■ PROBLEM TO WORK ON
Revise the records below by changing every "chart" to "graph" and keeping everything else the same. Leave the pictures out of your answer.

■ Saved data entries
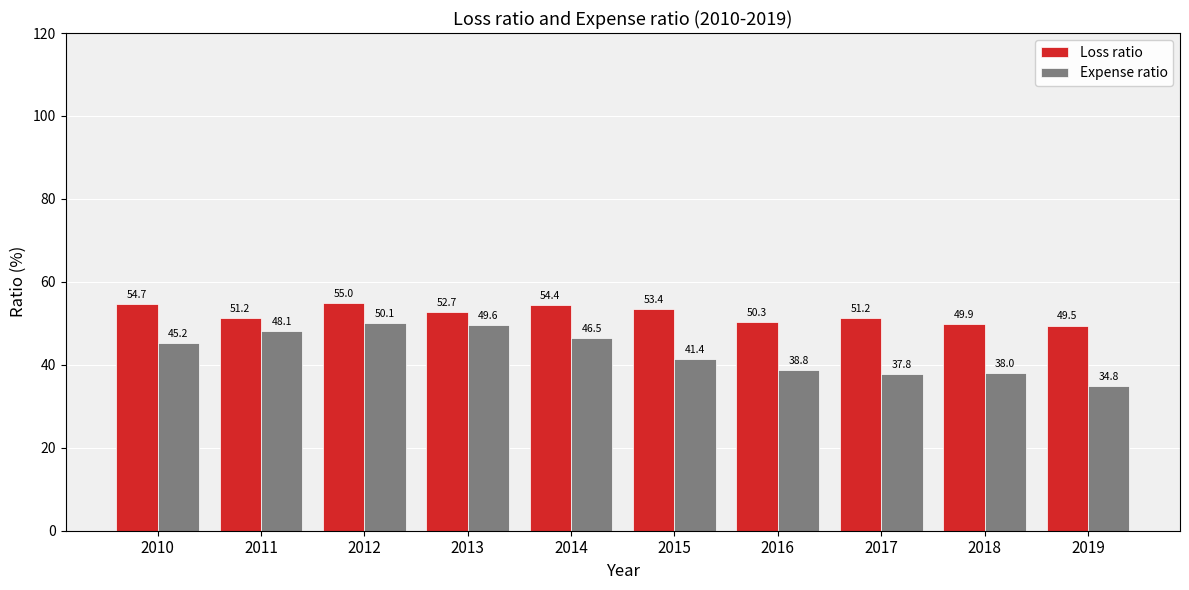

True or false: Loss ratio has a value of 36.0 at 2013.

False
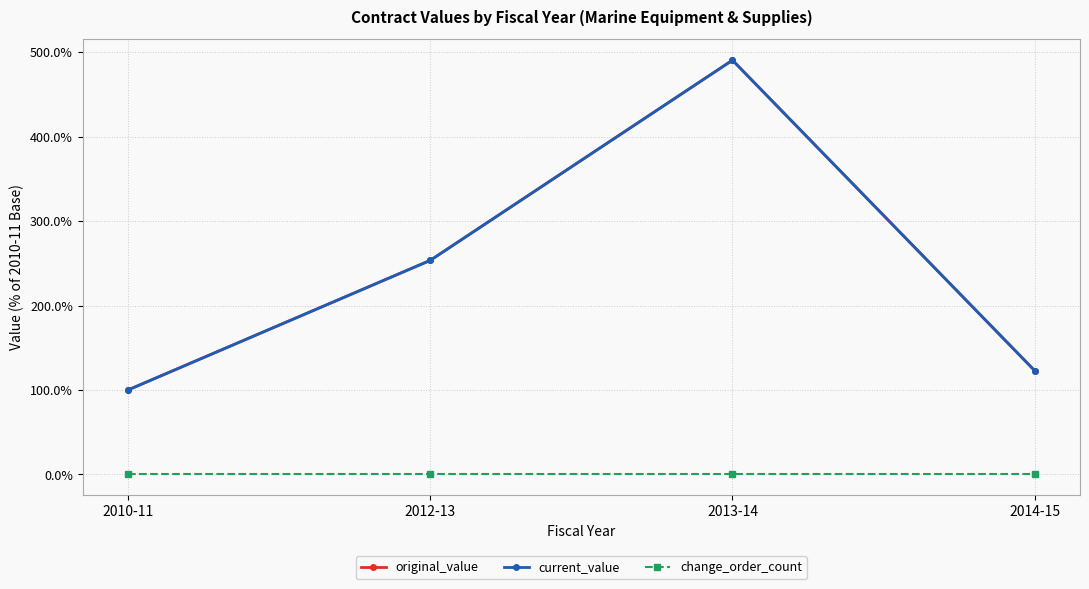

What is the label of the 1st point from the left?

2010-11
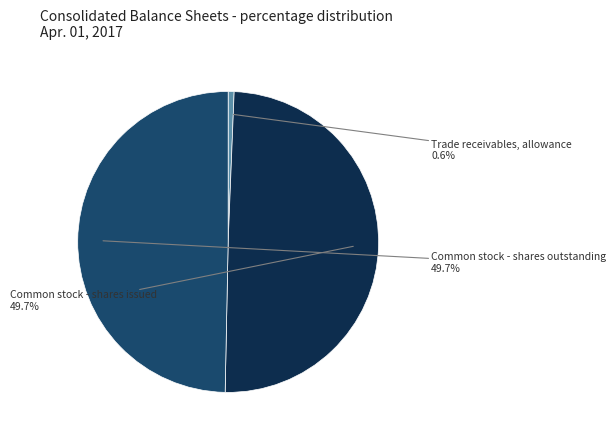

Between Trade receivables, allowance and Common stock - shares outstanding, which is larger?

Common stock - shares outstanding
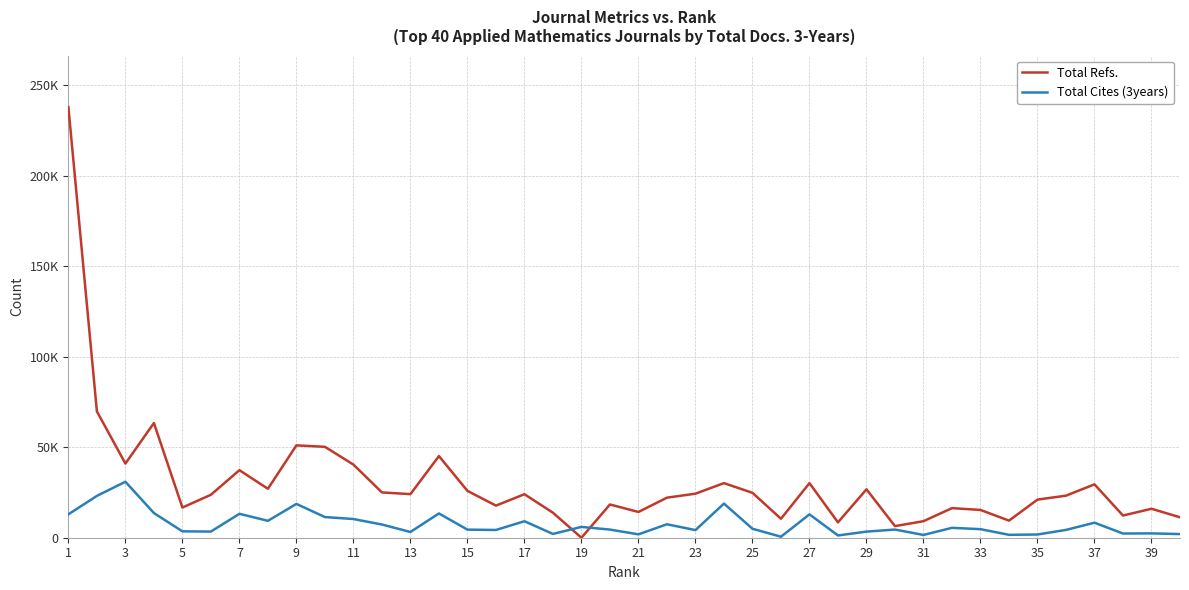

Does the chart display data point markers on the line(s)?

No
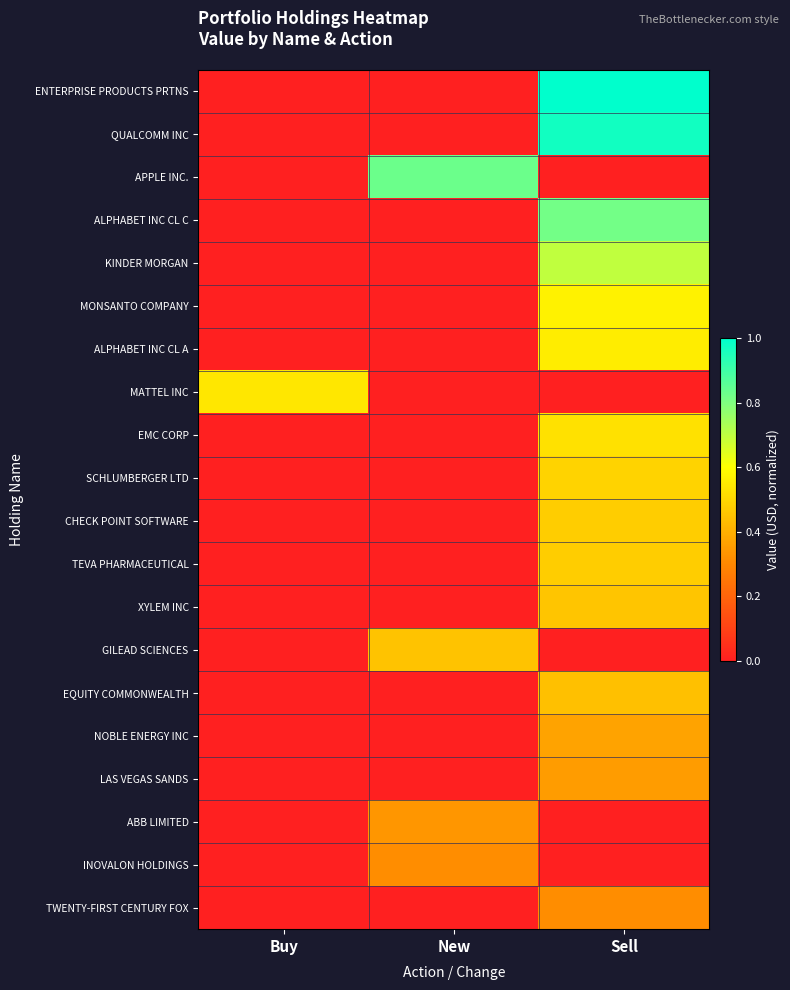

Reading left to right, extract all data points from this chart.

ENTERPRISE PRODUCTS PRTNS: Buy=0.0	New=0.0	Sell=1.0
QUALCOMM INC: Buy=0.0	New=0.0	Sell=1.0
APPLE INC.: Buy=0.0	New=0.8	Sell=0.0
ALPHABET INC CL C: Buy=0.0	New=0.0	Sell=0.8
KINDER MORGAN: Buy=0.0	New=0.0	Sell=0.7
MONSANTO COMPANY: Buy=0.0	New=0.0	Sell=0.6
ALPHABET INC CL A: Buy=0.0	New=0.0	Sell=0.6
MATTEL INC: Buy=0.5	New=0.0	Sell=0.0
EMC CORP: Buy=0.0	New=0.0	Sell=0.5
SCHLUMBERGER LTD: Buy=0.0	New=0.0	Sell=0.5
CHECK POINT SOFTWARE: Buy=0.0	New=0.0	Sell=0.5
TEVA PHARMACEUTICAL: Buy=0.0	New=0.0	Sell=0.5
XYLEM INC: Buy=0.0	New=0.0	Sell=0.5
GILEAD SCIENCES: Buy=0.0	New=0.4	Sell=0.0
EQUITY COMMONWEALTH: Buy=0.0	New=0.0	Sell=0.4
NOBLE ENERGY INC: Buy=0.0	New=0.0	Sell=0.4
LAS VEGAS SANDS: Buy=0.0	New=0.0	Sell=0.4
ABB LIMITED: Buy=0.0	New=0.3	Sell=0.0
INOVALON HOLDINGS: Buy=0.0	New=0.3	Sell=0.0
TWENTY-FIRST CENTURY FOX: Buy=0.0	New=0.0	Sell=0.3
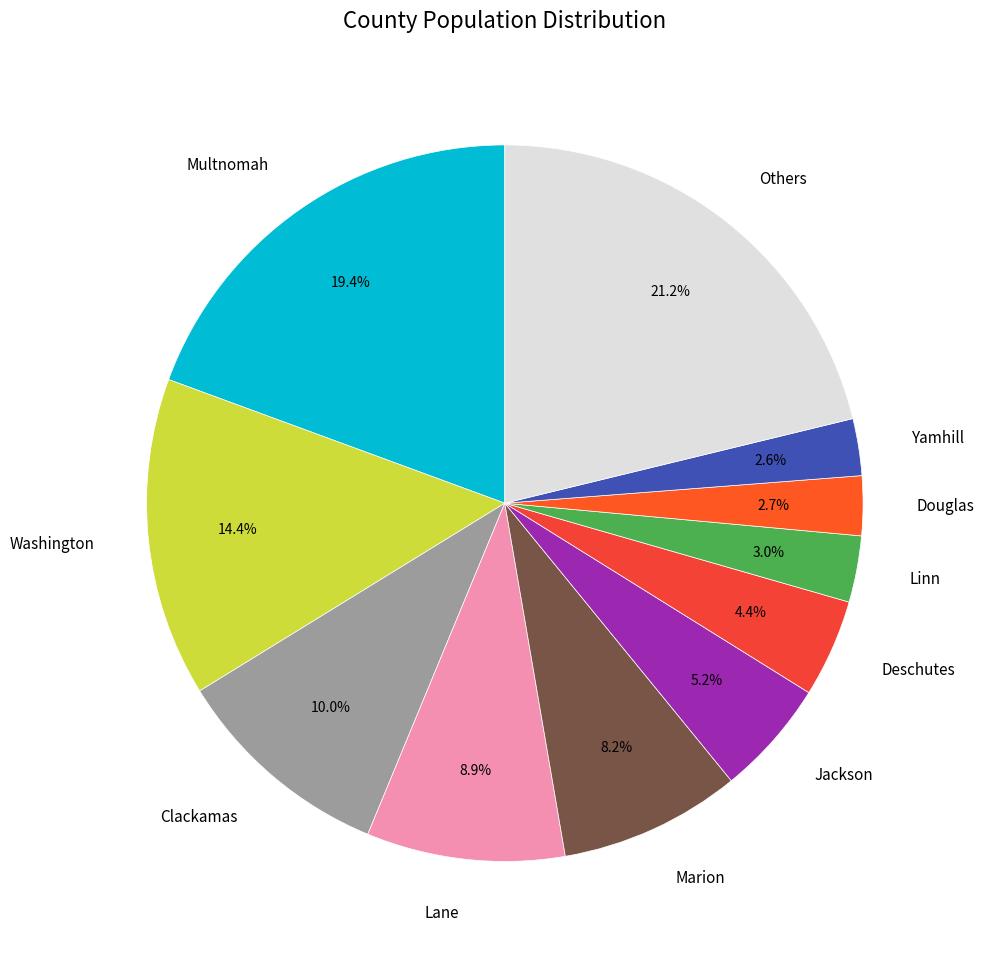

Which has a higher value, Others or Douglas?

Others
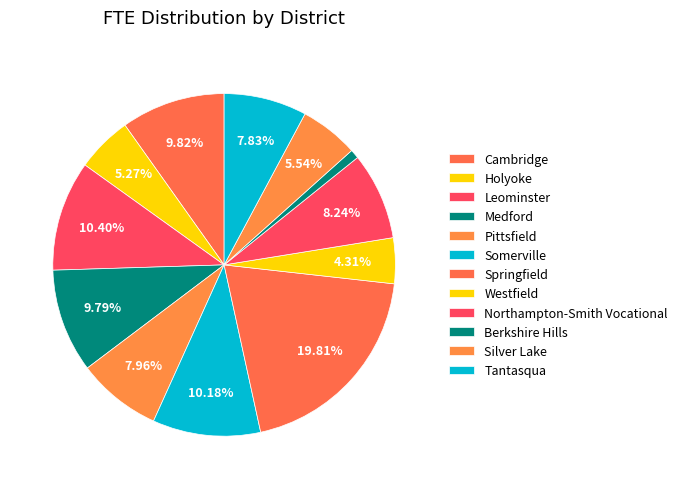

How many slices are in this pie chart?

12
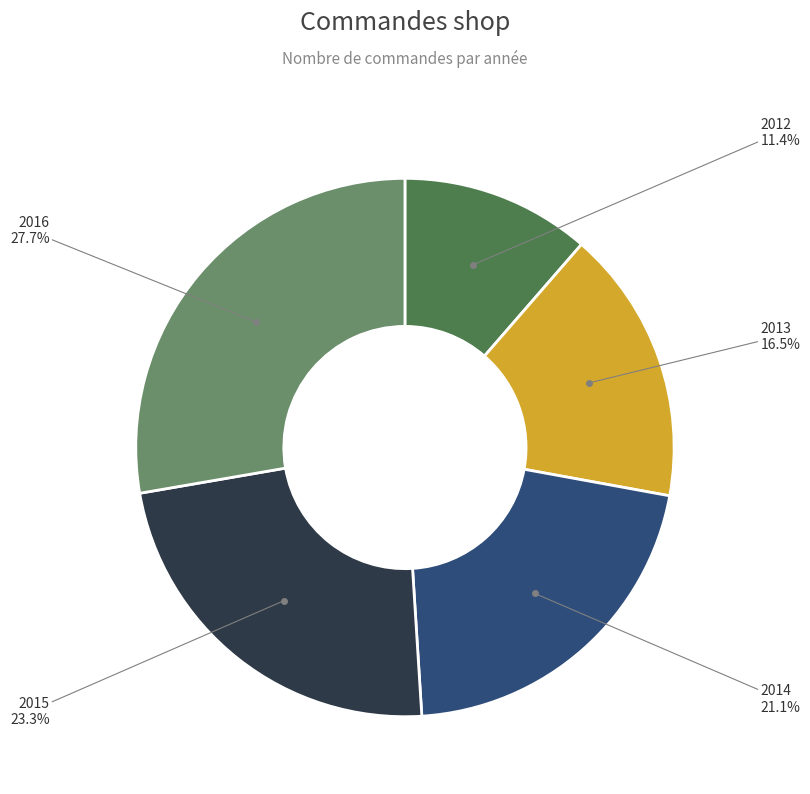

Rank the categories by value from highest to lowest.

2016, 2015, 2014, 2013, 2012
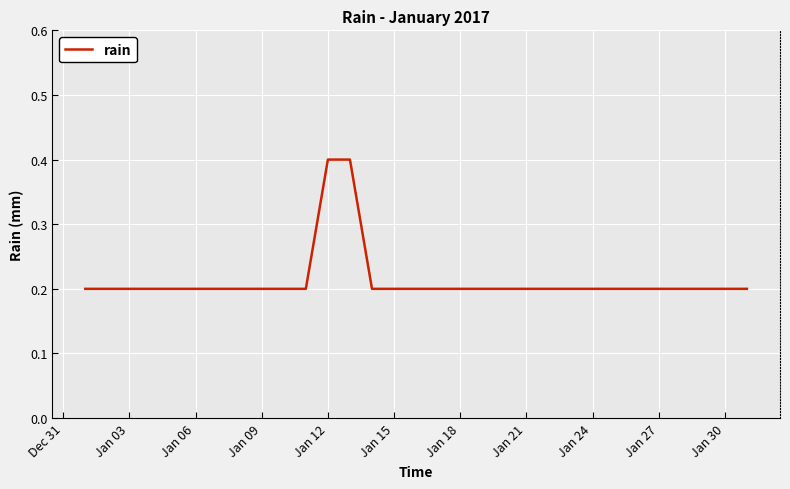

What is the maximum value shown in the chart?

0.4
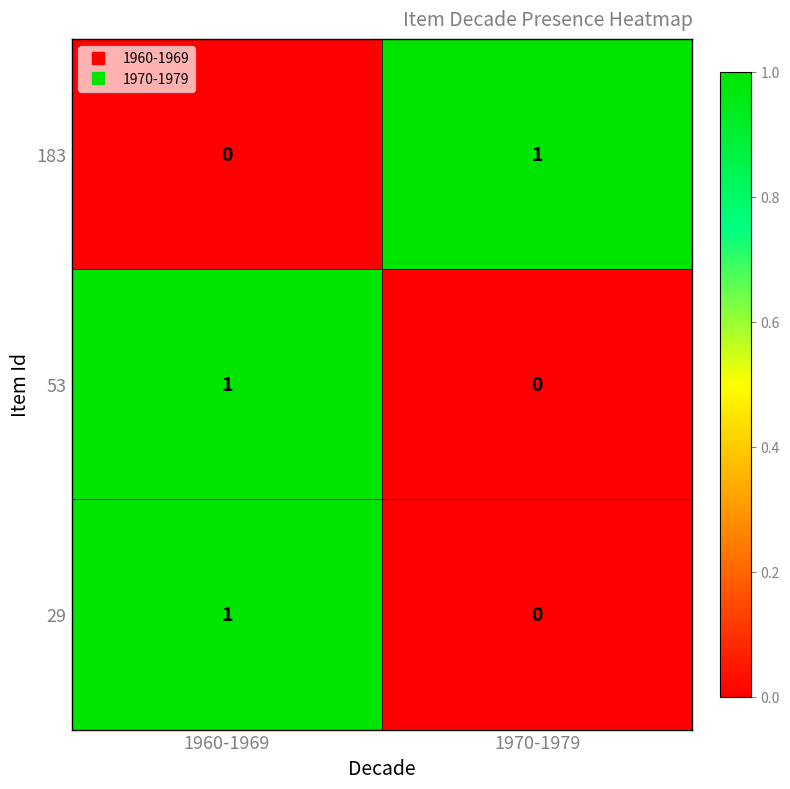

Count the number of categories in the chart.

2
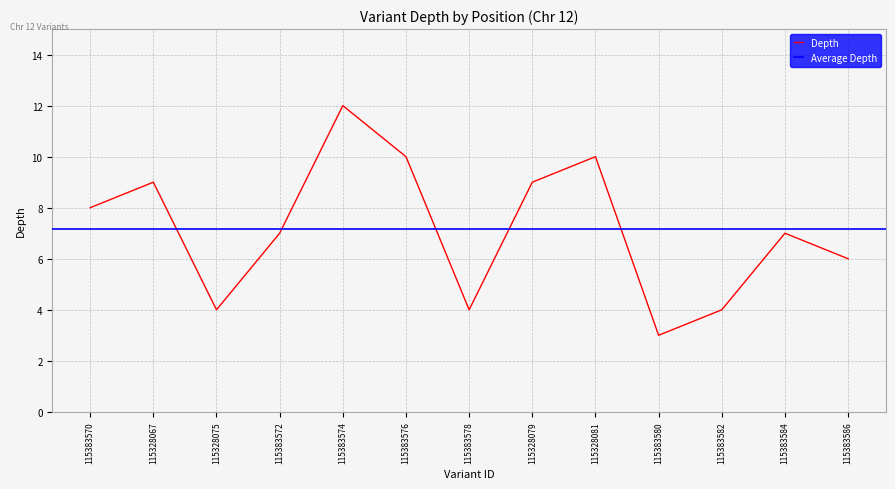

How many interior local valleys (lower than both neighbors) does the data have?

3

■ OUTPUT FOR THIS EXERCISE
True or false: Loss ratio has a value of 36.0 at 2013.

False

What is the label of the 1st point from the left?

2010-11

Between Trade receivables, allowance and Common stock - shares outstanding, which is larger?

Common stock - shares outstanding

Does the graph display data point markers on the line(s)?

No

Reading left to right, extract all data points from this graph.

ENTERPRISE PRODUCTS PRTNS: Buy=0.0	New=0.0	Sell=1.0
QUALCOMM INC: Buy=0.0	New=0.0	Sell=1.0
APPLE INC.: Buy=0.0	New=0.8	Sell=0.0
ALPHABET INC CL C: Buy=0.0	New=0.0	Sell=0.8
KINDER MORGAN: Buy=0.0	New=0.0	Sell=0.7
MONSANTO COMPANY: Buy=0.0	New=0.0	Sell=0.6
ALPHABET INC CL A: Buy=0.0	New=0.0	Sell=0.6
MATTEL INC: Buy=0.5	New=0.0	Sell=0.0
EMC CORP: Buy=0.0	New=0.0	Sell=0.5
SCHLUMBERGER LTD: Buy=0.0	New=0.0	Sell=0.5
CHECK POINT SOFTWARE: Buy=0.0	New=0.0	Sell=0.5
TEVA PHARMACEUTICAL: Buy=0.0	New=0.0	Sell=0.5
XYLEM INC: Buy=0.0	New=0.0	Sell=0.5
GILEAD SCIENCES: Buy=0.0	New=0.4	Sell=0.0
EQUITY COMMONWEALTH: Buy=0.0	New=0.0	Sell=0.4
NOBLE ENERGY INC: Buy=0.0	New=0.0	Sell=0.4
LAS VEGAS SANDS: Buy=0.0	New=0.0	Sell=0.4
ABB LIMITED: Buy=0.0	New=0.3	Sell=0.0
INOVALON HOLDINGS: Buy=0.0	New=0.3	Sell=0.0
TWENTY-FIRST CENTURY FOX: Buy=0.0	New=0.0	Sell=0.3

Which has a higher value, Others or Douglas?

Others

How many slices are in this pie graph?

12

Rank the categories by value from highest to lowest.

2016, 2015, 2014, 2013, 2012

What is the maximum value shown in the graph?

0.4

Count the number of categories in the graph.

2

How many interior local valleys (lower than both neighbors) does the data have?

3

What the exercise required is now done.